Ein Spaziergang zum Landungssteg bei Wind und Starkregen rundet meinen erfüllten Tag ab. Der See ist tiefschwarz und unruhig. Die Wellen peitschen an die Stegpfeiler und ich habe Mühe das Gleichgewicht zu halten. Es wurde eine Sturmwarnung rausgegeben. Im ganzen Dreiländereck blitzen synchron orangene Signalleuchten auf.

footprinter-Erkenntnis des Tages:

Schon nach einem Tag bemerke ich: Ich brauche relativ wenig, um glücklich zu sein. Auch keinen Partner. Dieses Gefühl der inneren Zufriedenheit kann mir selbst meine Partnerin nicht schenken. Ich darf es in meinem Leben ganz persönlich erforschen. Ich stelle ebenso fest, dass mein Geist umso klarer wird, je weniger Reizen ich ausgesetzt bin. Mein Fokus auf mich selbst ist definitiv gewachsen.

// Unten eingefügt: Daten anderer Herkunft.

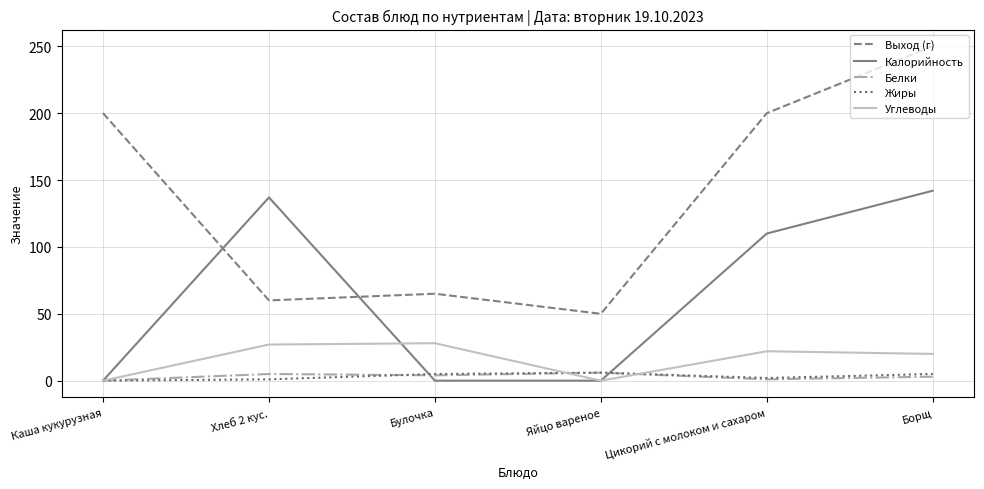

What is the highest value of the Выход (г) series?

250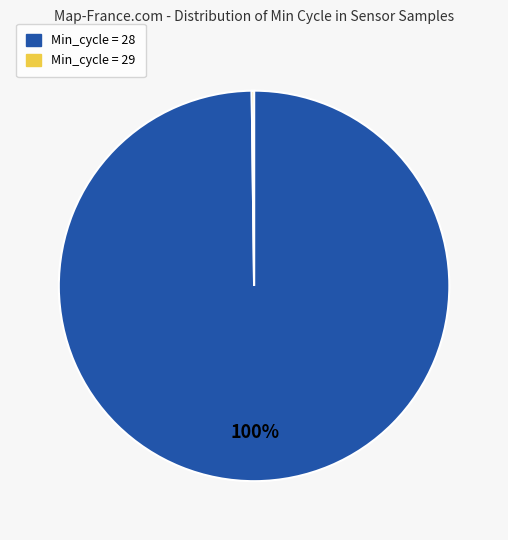

Does any single category account for the majority?

Yes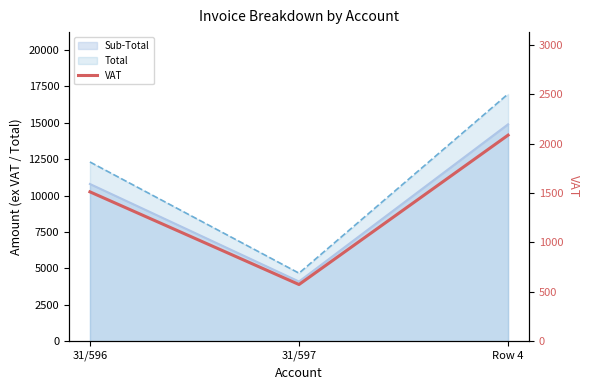

How many lines are shown in the chart?

1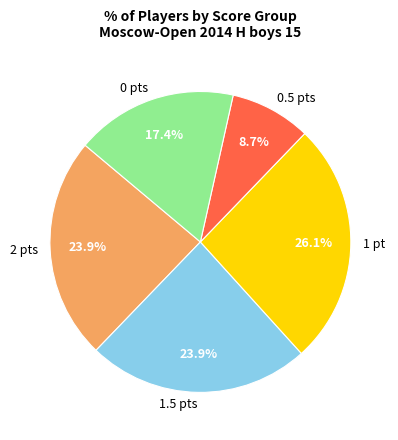

Which category has the smallest portion of the pie?

0.5 pts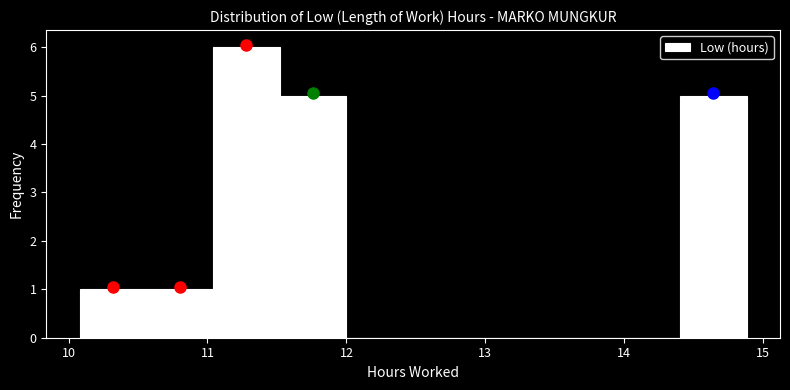

Reading left to right, transcribe this chart: for each bar, give the range it covers on the x-axis and its height. Neither the bar edges nor the heights are printed on the chart, so give them approximately, as read against the axes.

10.08 to 10.56: 1
10.56 to 11.04: 1
11.04 to 11.52: 6
11.52 to 12.00: 5
12.00 to 12.48: 0
12.48 to 12.96: 0
12.96 to 13.44: 0
13.44 to 13.92: 0
13.92 to 14.40: 0
14.40 to 14.88: 5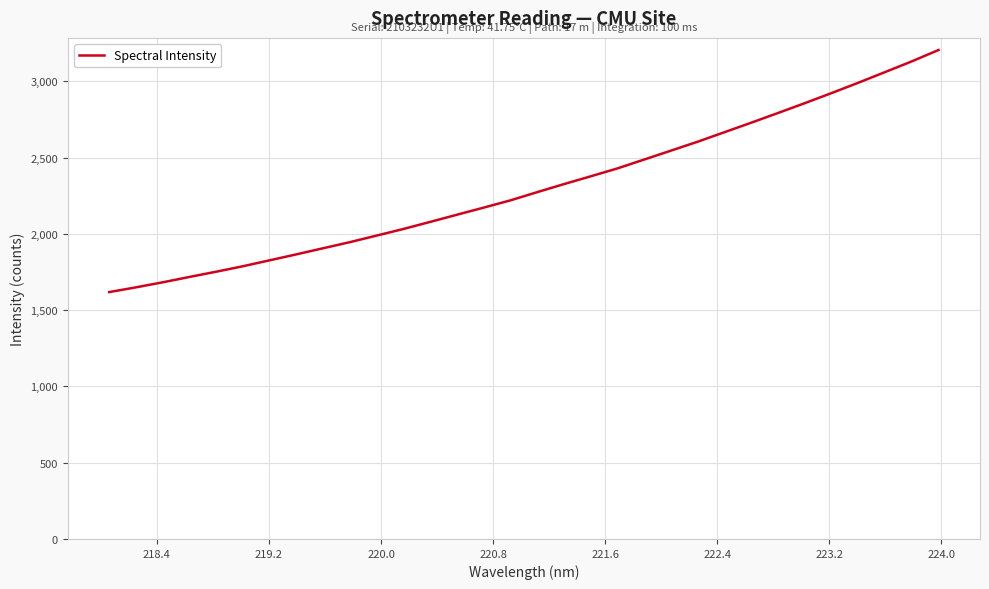

How many lines are shown in the chart?

1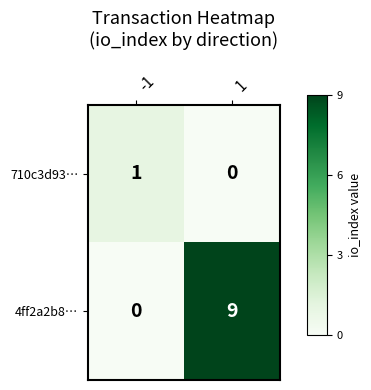

How many data points does each series have?

2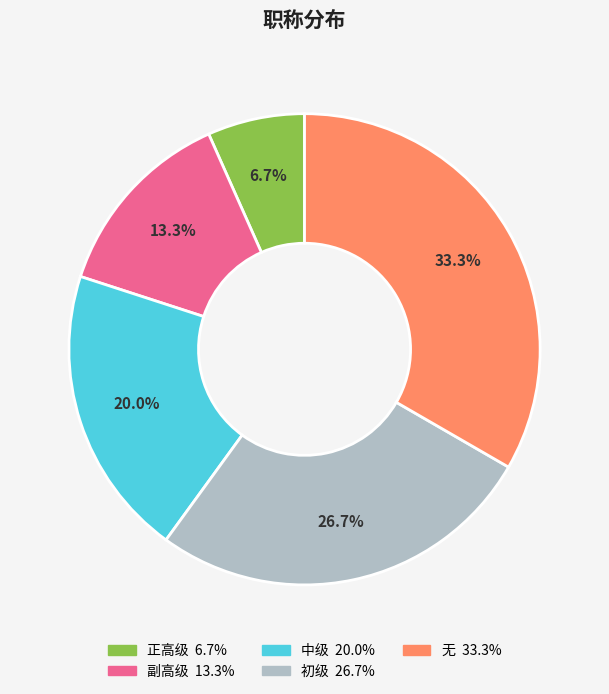

To the nearest percent, what portion does 无 represent?

33%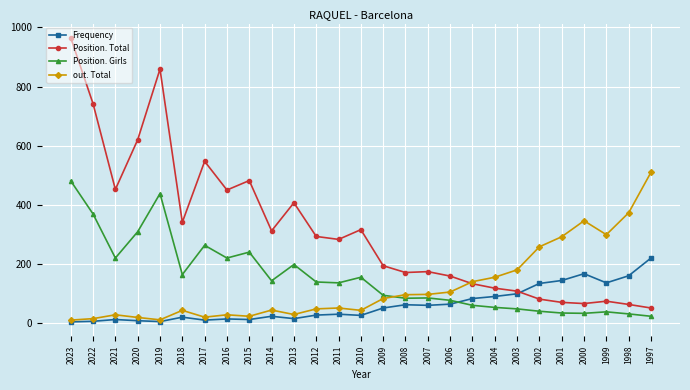

Is the value of Frequency at 1999 greater than the value of Position. Total at 2017?

No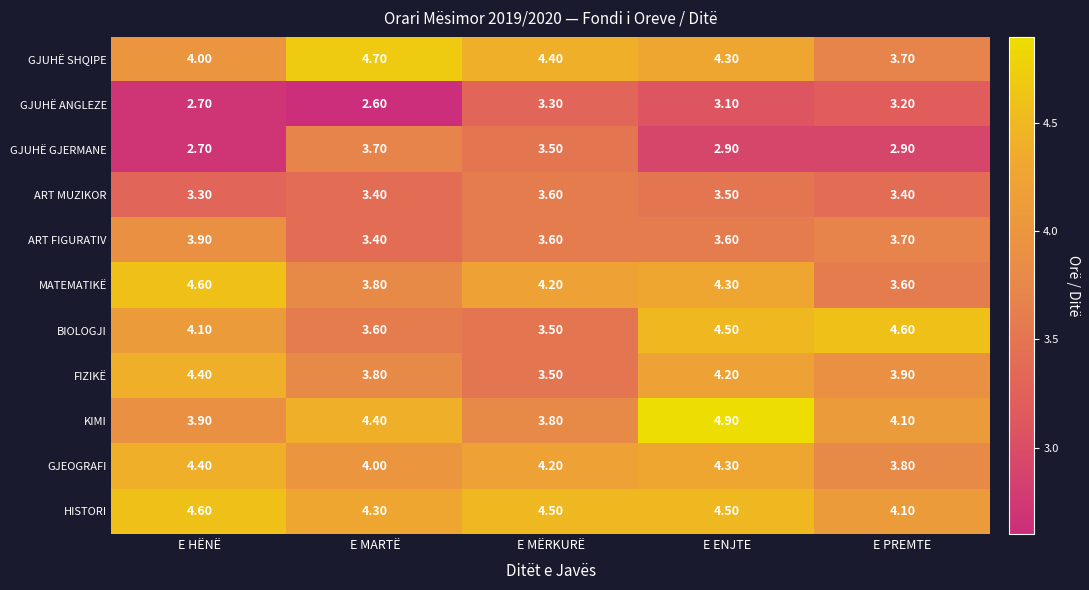

What is the spread (max minus min) of values at E MARTË?

2.1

Ich bin konzentrierter denn je. Meine Gedanken sind heute Autorennen gefahren, ohne extrem abgelenkt zu werden. Meine innere Kompassnadel ist nicht durch andere Schwingungen beeinflusst. Sie spendet mir enorme Ruhe und Gelassenheit. Der Drang der ständigen Verfügbarkeit, dem minütlichen Checken des Handydisplays ist so kaum mehr vorhanden. So fühlt sich also ein Tag an, wenn die innere Stimme nicht mit der Lautlostaste weggedrückt wird.